In the records below, convert everything from the line containing "Les couleurs de" down to the line containing "surprise, elle est entrée...", both of those lines included, into a JSON list of strings with one string per line and blank lines left out.

Records supplied:
>>>

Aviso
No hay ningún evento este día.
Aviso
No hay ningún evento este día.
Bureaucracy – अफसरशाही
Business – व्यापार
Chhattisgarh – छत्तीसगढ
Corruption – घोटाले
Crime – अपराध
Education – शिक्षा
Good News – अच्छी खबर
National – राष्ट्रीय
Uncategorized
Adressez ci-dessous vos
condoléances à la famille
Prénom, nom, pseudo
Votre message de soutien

<<<
>>>

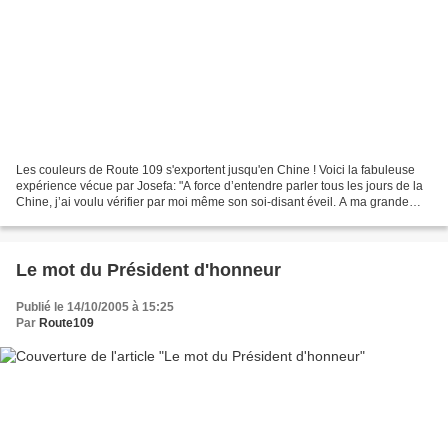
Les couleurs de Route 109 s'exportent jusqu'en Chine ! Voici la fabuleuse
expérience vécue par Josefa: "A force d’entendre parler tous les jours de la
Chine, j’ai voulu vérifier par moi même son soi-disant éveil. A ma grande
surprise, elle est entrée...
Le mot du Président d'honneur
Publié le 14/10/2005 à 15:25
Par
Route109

<<<
>>>

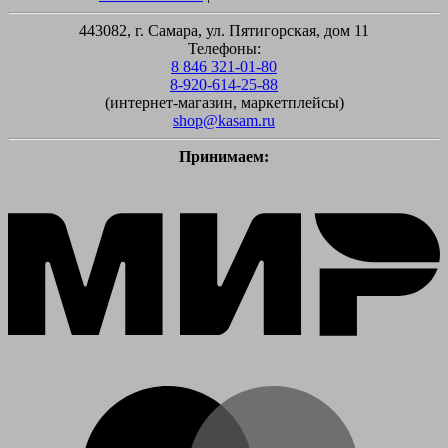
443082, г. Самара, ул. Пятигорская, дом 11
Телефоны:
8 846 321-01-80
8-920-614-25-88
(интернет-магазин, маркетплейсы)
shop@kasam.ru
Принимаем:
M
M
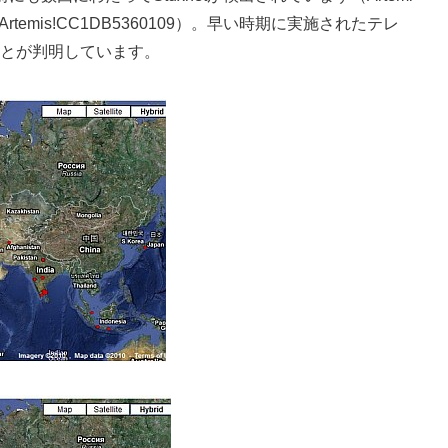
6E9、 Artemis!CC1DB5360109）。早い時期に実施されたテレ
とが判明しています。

<<<

Your response:
[
  "Les couleurs de Route 109 s'exportent jusqu'en Chine ! Voici la fabuleuse",
  "expérience vécue par Josefa: \"A force d’entendre parler tous les jours de la",
  "Chine, j’ai voulu vérifier par moi même son soi-disant éveil. A ma grande",
  "surprise, elle est entrée..."
]